Dimension reduction is a well-known class of methods to produce a smaller dataset. There are many, many methods out there, each of which preserves a different property of the dataset. Unfortunately, doing dimension reduction on large datasets is pretty difficult - some groups have developed computer clusters specifically to perform linear dimension reduction (PCA) on huge datasets.

You may try fitting a dimension reduction method on as much data as you can load into RAM, and then use that solution as the initialization for reducing the next set of data that is loaded. Both this paper and this paper used this kind of approach; they dealt with doing SVD on video data, which are much too large to fit into memory.

You could try sampling your huge dataset to produce a smaller dataset with similar properties. This is the idea behind randomized algorithms, such as randomized SVD, etc. Of course, these algorithms have less guarantees and may not preserve the property you are interested in.

Concepts like sketching are also in this line of thought, though sketching is based on some fancier math.

Computer memory

The hard disk is the permanent memory of your computer. When you save any file or data to your computer, it’s saved to disk. It’s a bit like writing something down in a notebook - you can access it when necessary, but you’ll probably forget about it at some point.

RAM stands for Random Access Memory. Roughly, RAM corresponds to the amount of data that your computer can quickly access at any particular moment. RAM is like having something in your short-term memory. When you do something like load_data(file_location) in a script or interactive environment, the data is read from disk and then written to (takes up space in) RAM. Loading data is like reading something from a notebook so that you can actively work with that information. Readily having data available in RAM is necessary to visualize, model, or otherwise process and analyze it in some way.

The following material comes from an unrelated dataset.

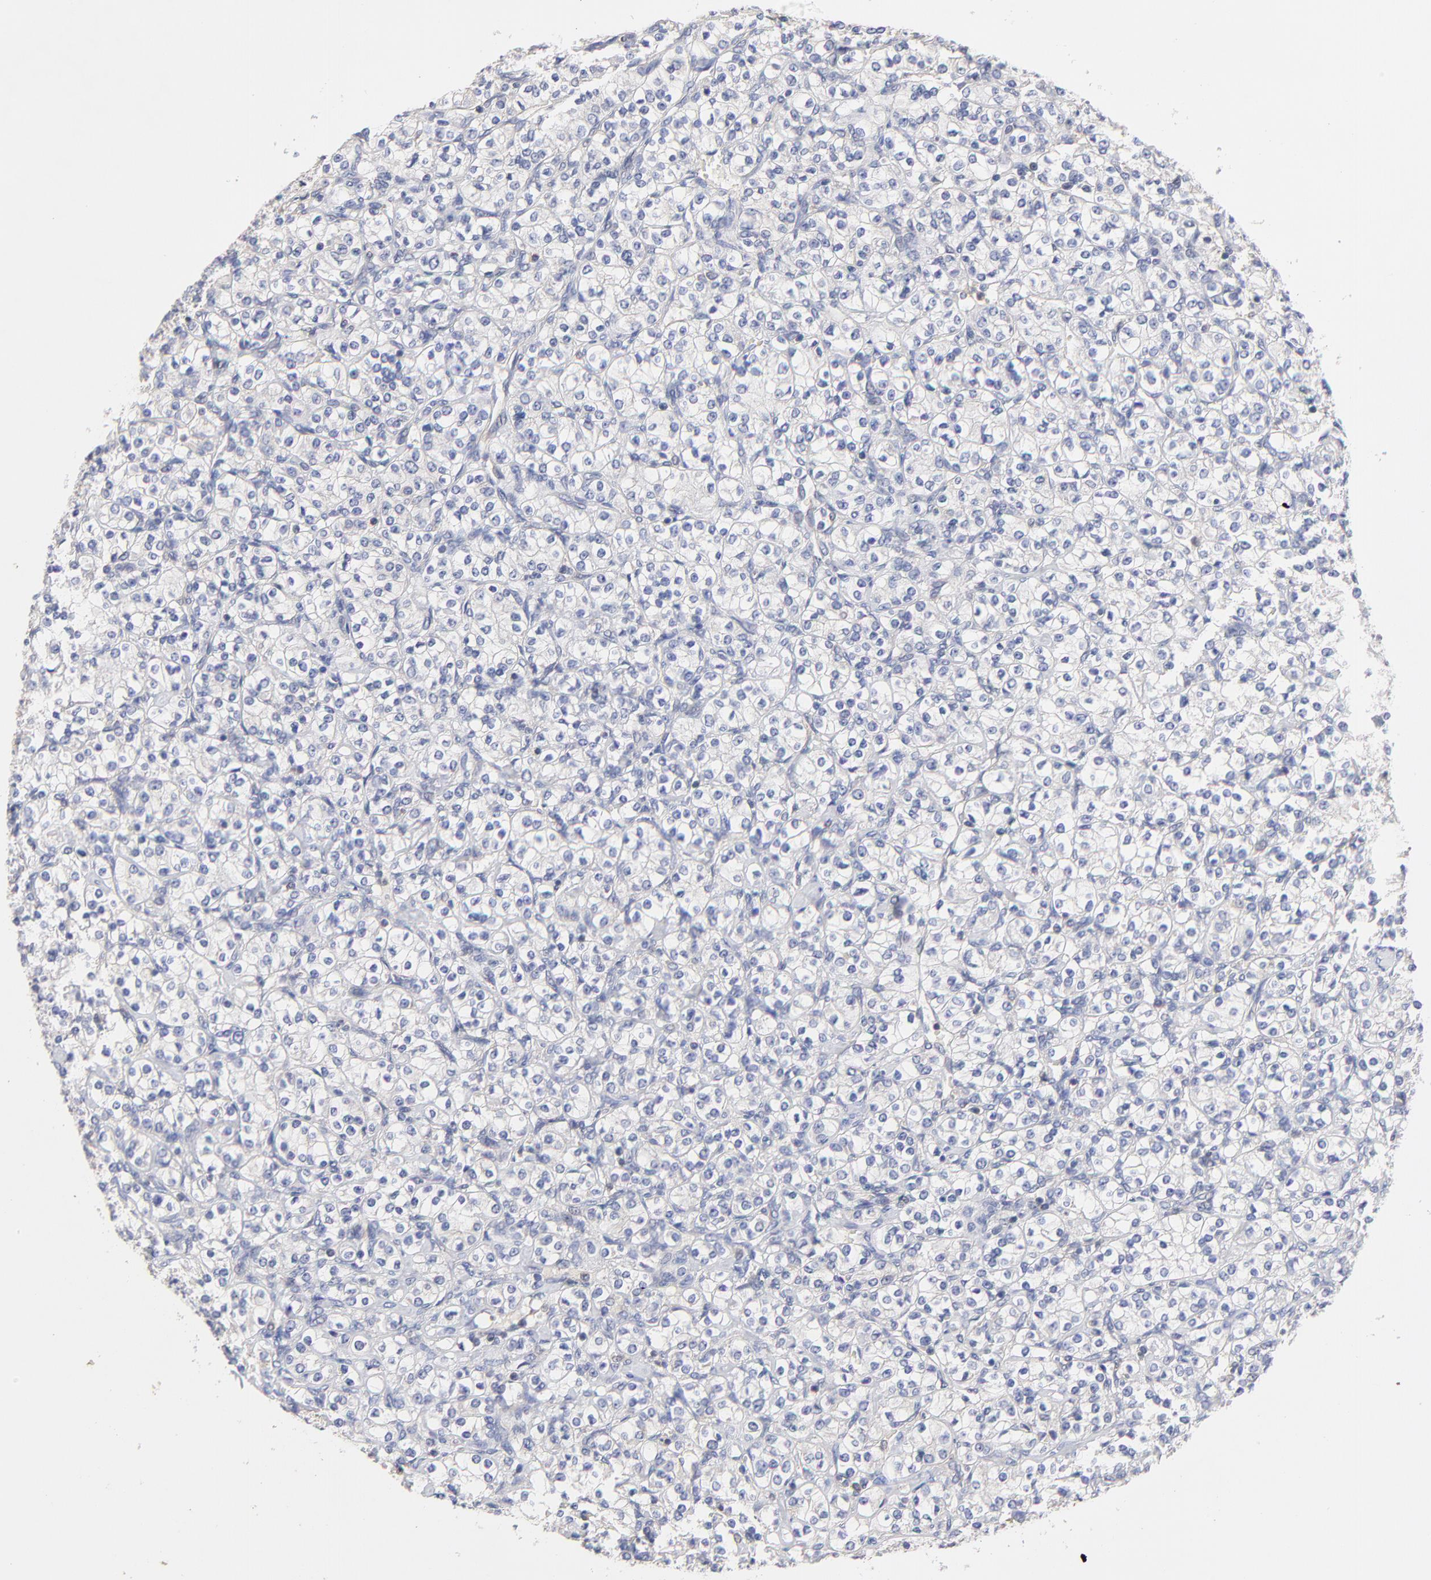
{"staining": {"intensity": "negative", "quantity": "none", "location": "none"}, "tissue": "renal cancer", "cell_type": "Tumor cells", "image_type": "cancer", "snomed": [{"axis": "morphology", "description": "Adenocarcinoma, NOS"}, {"axis": "topography", "description": "Kidney"}], "caption": "There is no significant staining in tumor cells of adenocarcinoma (renal). (DAB immunohistochemistry, high magnification).", "gene": "PCMT1", "patient": {"sex": "male", "age": 77}}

It is often the case that we can trade memory resources for time resources. Pre-allocating matrices for speed is the most common example of this. The following code builds a list from the ground up:

1
2
3
4
%%timeit -n 10
arr = np.random.randn(1,10)
for i in range(10000 - 1):
        arr = np.concatenate((arr, np.random.rand(1,10))) # concatenating
1
10 loops, best of 5: 597 ms per loop

Whereas this code preallocates, or builds the entire list first, then fills in the list.

1
2
3
4
%%timeit -n 10
arr = np.zeros((10000,10) # preallocating
for i in range(10000):
    arr[i] = np.random.rand(1,10)
1
10 loops, best of 5: 17.4 ms per loop

As we can see, preallocating memory is about 25x faster. Thus, if you know the size of your data before processing, always make sure to preallocate (unless RAM is an issue).

In situations where the size of the data will be unknown, one way to avoid costly numpy copying could be to create a python list of numpy arrays, and append a numpy array to the python list for each new entry. This is because appending to a python list is a constant \(\textrm{O}(1)\) operation. After creating this python list of numpy arrays, we could convert the this list into an overall numpy array.